- ISLAND BLOSSOM (log canoe)
- U.S. National Register of Historic Places
- Nearest city: St. Michaels, Maryland
- Coordinates: 38°48′0″N 76°13′10″W﻿ / ﻿38.80000°N 76.21944°W
- Built: 1892
- Architect: Covington, William S.
- Architectural style: Tilghman
- MPS: Chesapeake Bay Sailing Log Canoe Fleet TR
- NRHP reference No.: 85002255
- Added to NRHP: September 18, 1985

= Island Blossom =

The Island Blossom is a three-log Chesapeake Bay log canoe, built between 1892 and 1895 by William Sidney Covington in Tilghman, Maryland for William H. Myers, Jr. of Oxford, Maryland. She is a 32 ft 7.5 in sailing log canoe with a beam of 6 ft 7.5 in. Double-ended, her bow is sharp with a straight, slightly raking stem and a longhead, and she has a sharp stern. The canoe is privately owned by the family John C. North II, descendants of Mr. Covington, and races under No. 9. She is one of the last 22 surviving traditional Chesapeake Bay log canoes, carrying on a tradition of racing on the Eastern Shore of Maryland that has existed since the 1840s. Island Blossom followed two of Covington's slightly larger canoes, Island Bride and Island Belle, both of which were raced for Baltimore athletic clubs and were well documented champions on the Chesapeake. Steered in her early years by John Gibson and Buck Richardson, Blossom was built to race and has had an illustrious career that continues to this day.

= = = = =

→ Using the information:
1) In the Island Blossom passage, what racing number does the canoe sail under?
2) Carry on with the Island Blossom passage from where it stops.
The lines that come next are separate material, unconnected to the Island Blossom passage.

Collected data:
= = = = =

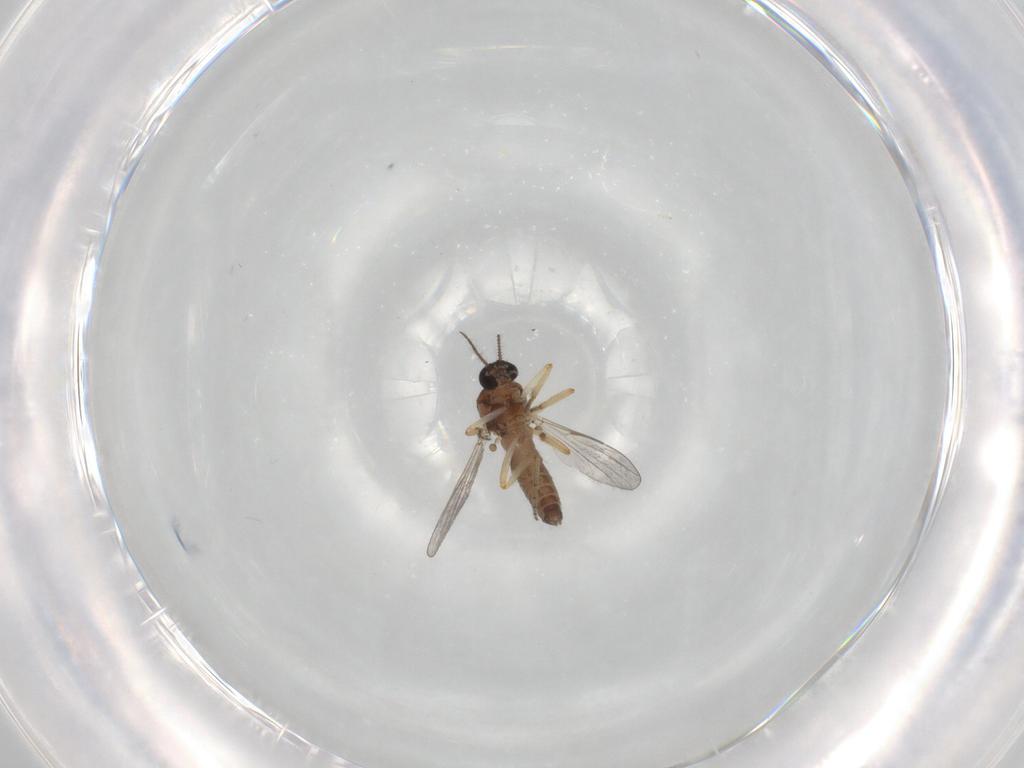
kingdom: Animalia
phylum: Arthropoda
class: Insecta
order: Diptera
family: Ceratopogonidae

= = = = =

→ Activity answers:
1) No. 9

2)
Skippered from 1999-2023 by Corbin Penwell of St. Michaels, Maryland, with a crew that still includes several members from his first three campaigns, Island Blossom has won a record 15 consecutive High Point trophies for the fleet's overall season winner, finishing first overall from 2009–2024 (the fleet skipped the 2020 season due to COVID-19). Starting with the 2024 season, Blossom has been steered by Patrick Penwell and Jeff Cox. Blossom's streak topped the previous mark of six in a row originally set by Doug Hanks Sr., also aboard Blossom, between 1981-1986 and matched by Tyler Johnson on Persistence from 1998-2003 and Blossom under Penwell from 2009-2014. Island Blossom has won 29 High Point trophies overall since the award was established in 1969, including 18 of the past 20. She is located at St. Michaels, Talbot County, Maryland.==References==

She was listed on the National Register of Historic Places in 1985.